Performance Bond Facility in Ontario: What is an Aggregate Limit?
Author: Andrew Cartwright
Setting up a Performance Bond Facility in Ontario: What is an Aggregate Limit?
When a contractor works with their surety bond broker to first establish a performance bonding facility, part of their terms and conditions will be their facility limits. As part of these facility limits, they are presented with a single job limit and an aggregate job limit.
The single job limit is a basic concept in that it represents the largest single project that a surety bond company is comfortable supporting. This is usually based on the project experience of the team and largest completed previous project in the current corporate entity.
The aggregate limit however is a more novel concept. For most performance bonding facilities the aggregate limit represents the costs remaining on all outstanding work (bonded & unbonded) that a contractor has one the go at any given time. Below is an illustration of this concept.
Contractor A has a surety bond facility with a $5,000,000 aggregate limit and they are trying to figure out how much capacity they have remaining on that facility. They have three ongoing contracts. The first contract is $1,000,000 and is 75% complete. The second is $3,500,000 and is 50% complete and the final is a $500,000 contract that is 25% complete. The aggregate use here is as follows:
Contract 1: $1,000,000 multiped by the work remaining 25% = $250,000
Contract 2: $3,500,000 multiplied by the work remaining 50% = $1,750,000
Contract 3: $500,000 multiplied by the work remain 75% = $375,000
The current usage on their facility is $2,375,000 which leaves Contractor A with $2,625,000 remaining on their facility.
Understanding the aggregate limit, how this is established by the surety bond company and how to communicate where projects stand from a completion standpoint are critical to ensuring a contractor receives the bond support it deserves.
After explaining this concept to our clients, one of the most common questions we receive from them is
Why does my aggregate bond limit include both bonded and unbonded work?
The reason is that a surety bond company wants to see “over the fence” and monitor both the bonded and unbonded projects. In reality, if there is an issue on an unbonded project, contractors are tempted to take resources (personnel, equipment and capital) from bonded projects and move them to the unbonded project with issues. This process can have negative impact on the bonded work which is why the surety bond company monitors both.

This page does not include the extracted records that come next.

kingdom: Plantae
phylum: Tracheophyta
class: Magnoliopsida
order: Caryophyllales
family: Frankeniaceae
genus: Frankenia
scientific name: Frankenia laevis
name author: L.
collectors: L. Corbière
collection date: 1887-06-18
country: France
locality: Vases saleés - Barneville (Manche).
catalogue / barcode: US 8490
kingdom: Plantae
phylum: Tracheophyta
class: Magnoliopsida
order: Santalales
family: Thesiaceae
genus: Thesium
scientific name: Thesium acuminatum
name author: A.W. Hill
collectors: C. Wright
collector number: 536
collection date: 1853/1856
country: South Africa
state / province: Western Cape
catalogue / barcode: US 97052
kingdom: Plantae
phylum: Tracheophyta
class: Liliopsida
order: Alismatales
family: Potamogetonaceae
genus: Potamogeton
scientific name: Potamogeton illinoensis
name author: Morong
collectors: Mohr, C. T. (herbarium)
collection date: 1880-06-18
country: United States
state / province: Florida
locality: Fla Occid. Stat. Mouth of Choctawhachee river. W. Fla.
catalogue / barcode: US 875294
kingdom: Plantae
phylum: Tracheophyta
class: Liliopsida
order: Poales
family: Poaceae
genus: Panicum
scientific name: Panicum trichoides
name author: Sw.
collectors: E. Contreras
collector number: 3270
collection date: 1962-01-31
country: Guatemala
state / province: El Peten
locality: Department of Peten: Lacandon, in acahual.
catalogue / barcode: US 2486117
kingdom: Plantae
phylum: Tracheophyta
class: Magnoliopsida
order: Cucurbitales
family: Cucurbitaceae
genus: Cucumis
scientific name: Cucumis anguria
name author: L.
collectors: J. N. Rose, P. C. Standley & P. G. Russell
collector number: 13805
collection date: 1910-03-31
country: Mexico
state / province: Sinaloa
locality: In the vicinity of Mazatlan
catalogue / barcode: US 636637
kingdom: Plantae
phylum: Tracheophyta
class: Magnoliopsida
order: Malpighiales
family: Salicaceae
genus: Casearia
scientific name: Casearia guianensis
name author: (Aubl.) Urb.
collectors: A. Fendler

Finally, one less common way a performance bond aggregate can be calculated is called a “Bonded Only” facility. This facility is typically applicable where a contractor does significant volume but only a very small proportion. Take for example, the general contractor that does $100,000,000 in private unbonded work and only $10,000,000 of that is bonded. Given how small this proportion is the surety can focus on the bonded portion and ease their required financial ratios vs. a $100,000,000 general contractor where $100,000,000 is bonded.